Prevalence of diverse antimicrobial resistance genes and bacteria in sewage treatment plant-derived sludge environment

Abstract

Antimicrobial resistance (AMR) contamination in the environment is one of the most significant worldwide threats of the 21^st century. Since sludge is heavily exposed to diverse contaminants, including pharmaceuticals, the inhabitant bacterial population is expected to exhibit resistance to antimicrobial agents. In this study, sewage treatment plant (STP) sludge samples were analyzed to assess the antibiotic-resistant bacterial population, abundance of AMR genes (ermF, qnrS, Sul1, blaGES, blaCTX-M, and blaNDM), and mobile genetic elements (intl1 and IS26). Out of 16, six bacterial isolates exhibited resistance to 13 antibiotics with a high multiple antibiotic resistance index (MARI) (0.93) and high metal tolerance. Quantitative polymerase chain reaction showed the abundance of target genes ranging from 6.6 × 10³ to 6.5 × 10⁸ copies g^-1 sludge. The overall outcome reveals that STP sludge comprised varied multidrug-resistant bacterial populations. It will give insights into the functions of heavy metals and biofilm development in the selection and spread of AMR genes and the associated bacteria. Therefore, the application of sludge needs proper screening for AMR and metal contamination prior to its countless applications. This study will contribute immensely to the risk analysis of STP effluents on environmental health, including control of AMR transmission.

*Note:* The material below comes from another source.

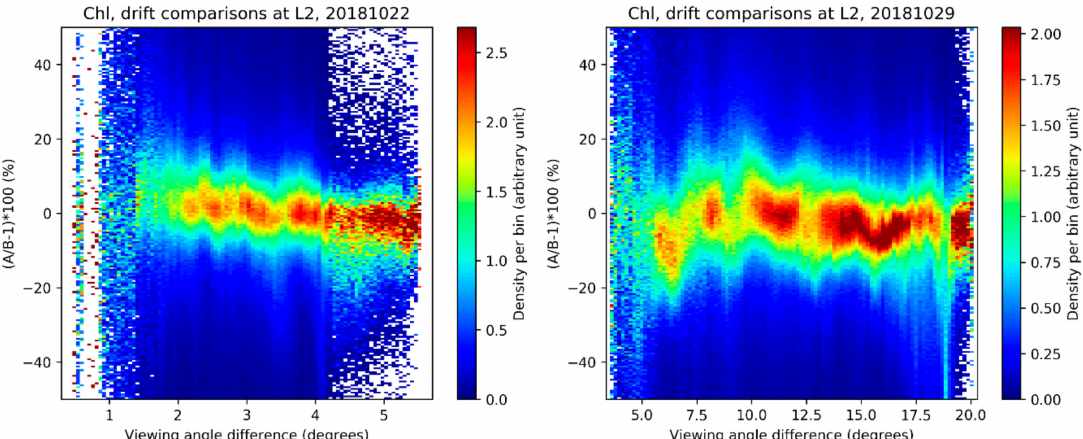
Figure 20. Relative di ff erences of OLCI-A and OLCI-B chlorophyll as function of the viewing angle di ff erence for the two drift dates available in the archive ( left : 22nd October, 3 min apart; right : 29th October, 9 min apart). Density histograms are made per viewing angle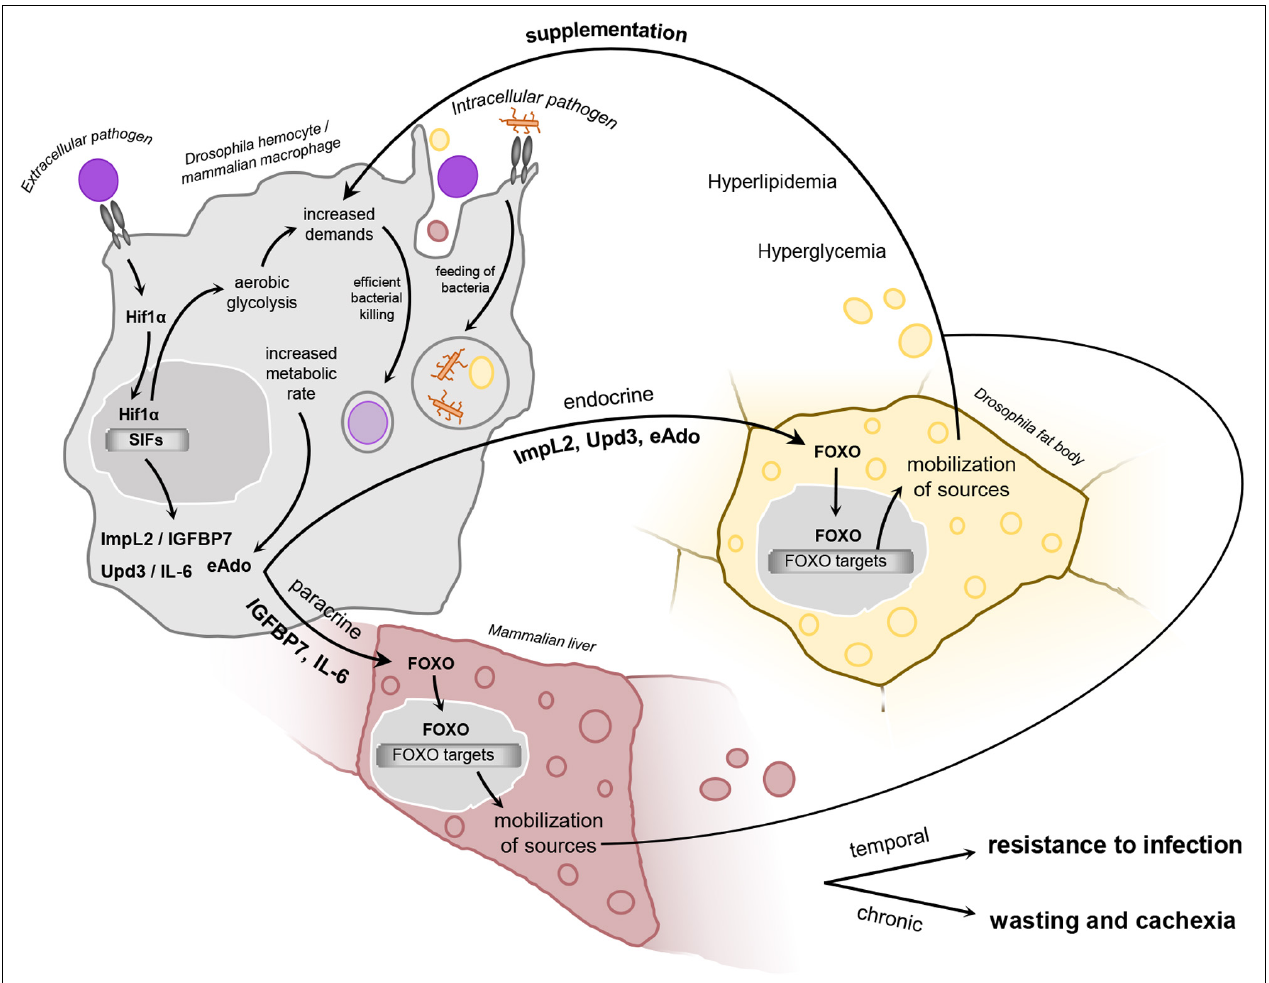
FIGURE 3 | Schematic representation of the proposed hypothetical model. In infection-activated macrophages, HIF1 α stabilization leads to adoption of aerobic glycolysis, which is a highly energy demanding metabolic program. Aerobic glycolysis is interconnected with the production of selfish immune factors. These molecules affect remotely the metabolism of the main storage organs via induction of insulin resistance, leading to FOXO nuclear translocation and induction of mobilization of sources. This results in elevated titer of circulating carbohydrates and lipids, which are thus utilized by bactericidal macrophages to supplement their increased energy demands. Such inter-organ communication is essential for resistance to infection by extracellular pathogen, but may be maladaptive upon its chronic activation or in case of infection by intracellular bacteria. Hif1 α , hypoxia-inducible factor 1 α ; FOXO, forkhead box O; Upd3, unpaired 3; ImpL2,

Keywords: antimicrobial resistance gene; biofilm; metal resistance; multi-drug resistance; sewage treatment plant; sludge.

Figure 1.

Percentage of resistance for selected ampicillin-resistant bacterial isolates for STP sludge samples with 14 different tested antibiotics. (A) percentage of resistant isolates for STP1 sludge, (B) a percentage of resistant isolates for STP2, (C) a percentage of resistant isolates for STP 3, and (D) based on the resistance multiple antibiotic resistance index (MARI) is represented for three STPs.

Figure 2.

Neighbor-joining tree based on distance analysis representing the relationship between the 16S rRNA sequences of 16 bacterial isolates from three different STPs sludge samples and 48 reference sequences (16S rRNA gene) of the related species from NCBI GenBank. Bootstrap values generated from 500 replicates are shown at the nodes.

Figure 3.

Quantitative real-time polymerase chain reaction (qRT-PCR) for the enumeration of six antibiotic resistance genes (ARGs) (ermF, qnrS, Sul1, blaNDM, blaGES, and blaCTX) and two mobile genetic elements (MGEs) (intl1 and IS26) along with 16S rRNA gene in the three STPs sludge samples. Values (log-transformed) are expressed for the gene copy number per gram of the dry weight of sludge, normalized to the DNA extraction yield.

Figure 4.

The box plot represents the first and third quartile of the six antibiotic resistance genes (ARGs) (A) ermF, (B) qnrS, (C) Sul1, (D) blaGES, (E) blaCTX, (F) blaNDM, and two mobile genetic elements (MGEs) (G) and intl1 (H) IS26 target genes for three STP sludge samples.

Figure 5.

Principal component analysis (PCA) showing the correlations of ARGs and MGEs gene abundance and different STPs with (A) the physico-chemical parameters denoted as BD = bulk density, WHC = water holding capacity, M = moisture, pH, OC = organic carbon, TN = total nitrogen, AN = available nitrogen, AP = available phosphorus, and EC = electrical conductivity, with antibiotic resistance genes (ARGs) and mobile genetic elements (MGEs) gene abundance, and different STPs (STP1–Bhagwanpur 8 MLD, STP2–Dinapur 80 MLD, and STP3–Dinapur 140 MLD), and (B) Metals denoted as 1 = Fe, 2 = Cu, 3 = Zn, 4 = Mn, 5 = Cd, 6 = Cr, 7 = Ni, and 8 = Pb.